───── AVAILABLE DATA ─────
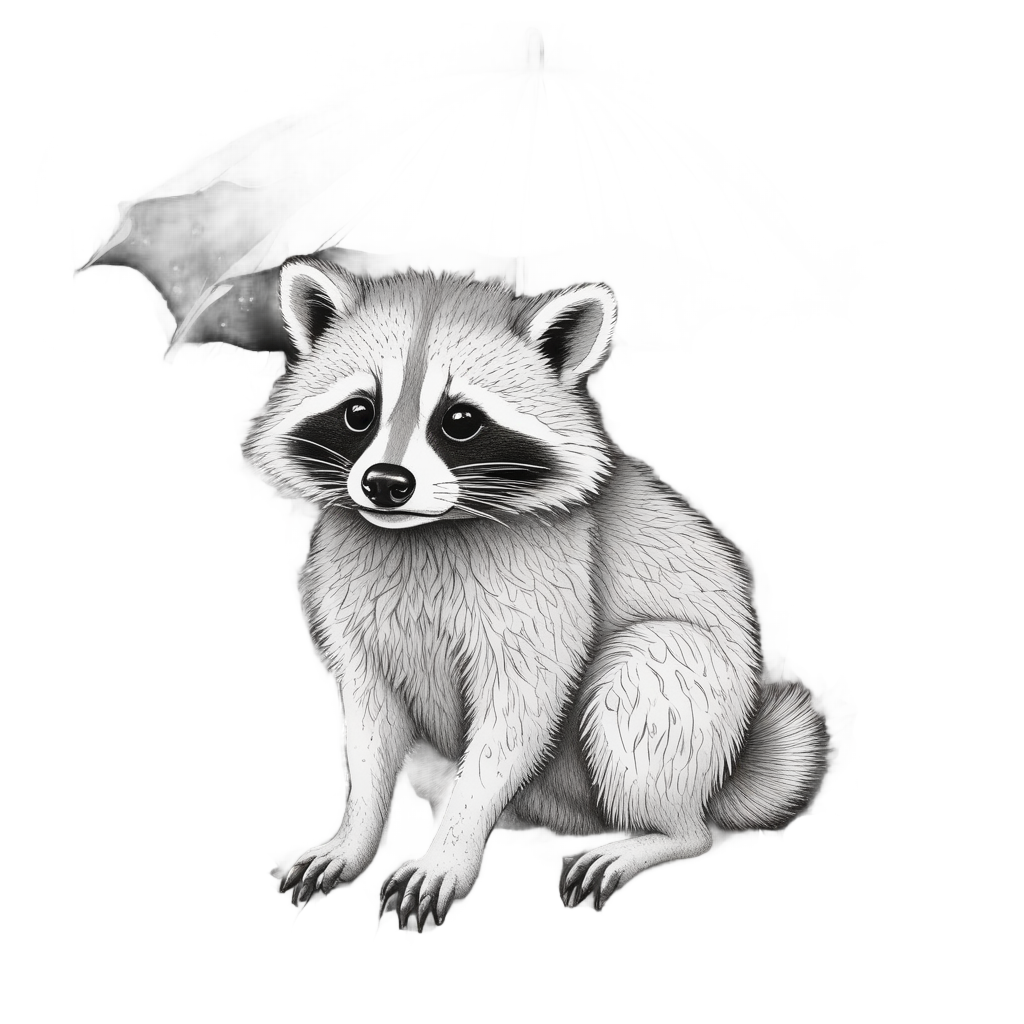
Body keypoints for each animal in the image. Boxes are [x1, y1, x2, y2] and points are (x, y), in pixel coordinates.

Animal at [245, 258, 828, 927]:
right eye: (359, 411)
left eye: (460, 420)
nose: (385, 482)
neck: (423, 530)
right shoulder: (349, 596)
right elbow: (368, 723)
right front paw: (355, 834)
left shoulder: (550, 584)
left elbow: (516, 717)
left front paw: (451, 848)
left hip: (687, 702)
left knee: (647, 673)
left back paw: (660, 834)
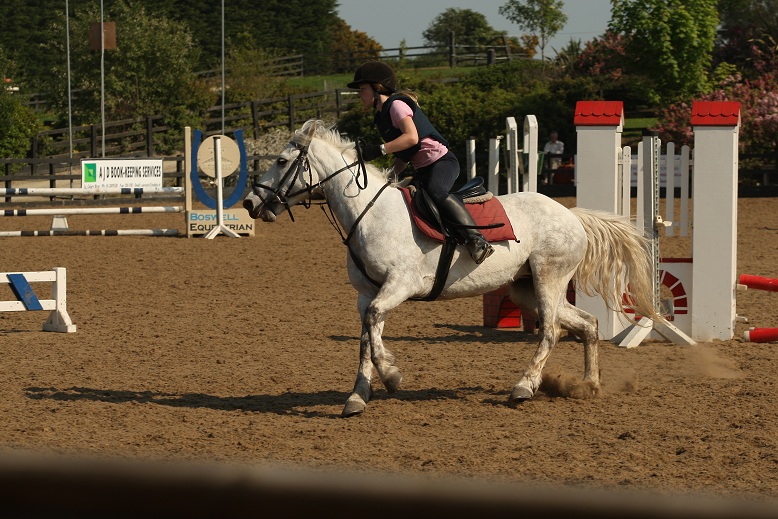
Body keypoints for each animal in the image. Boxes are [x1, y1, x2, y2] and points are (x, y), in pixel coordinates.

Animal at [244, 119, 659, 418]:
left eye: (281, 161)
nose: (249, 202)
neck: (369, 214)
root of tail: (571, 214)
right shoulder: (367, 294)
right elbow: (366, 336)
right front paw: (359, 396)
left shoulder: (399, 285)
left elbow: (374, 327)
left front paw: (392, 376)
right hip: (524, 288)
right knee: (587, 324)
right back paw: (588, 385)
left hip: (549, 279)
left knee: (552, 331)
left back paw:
─────
Nothing but the listing, copied exactly and stripped of its images, should appear in the response.

Body keypoints for each animal in the image. Boxes are [x1, y1, x2, y2] and points are (x, y), in pixel coordinates.

Animal at [245, 258, 828, 927]:
right eye: (359, 411)
left eye: (460, 420)
nose: (385, 482)
neck: (423, 530)
right shoulder: (349, 596)
right elbow: (368, 723)
right front paw: (355, 834)
left shoulder: (550, 584)
left elbow: (516, 717)
left front paw: (451, 848)
left hip: (687, 702)
left knee: (647, 673)
left back paw: (660, 834)
Body keypoints for each animal in the image. Boxes are [x1, y1, x2, y2] and points are (x, y), in pixel coordinates.

Animal at [244, 119, 659, 418]:
left eye: (281, 161)
nose: (249, 202)
neck: (369, 214)
root of tail: (571, 214)
right shoulder: (367, 294)
right elbow: (366, 336)
right front paw: (359, 396)
left shoulder: (399, 285)
left elbow: (374, 327)
left front paw: (392, 376)
right hip: (524, 288)
right knee: (587, 324)
right back paw: (588, 385)
left hip: (549, 279)
left knee: (552, 331)
left back paw:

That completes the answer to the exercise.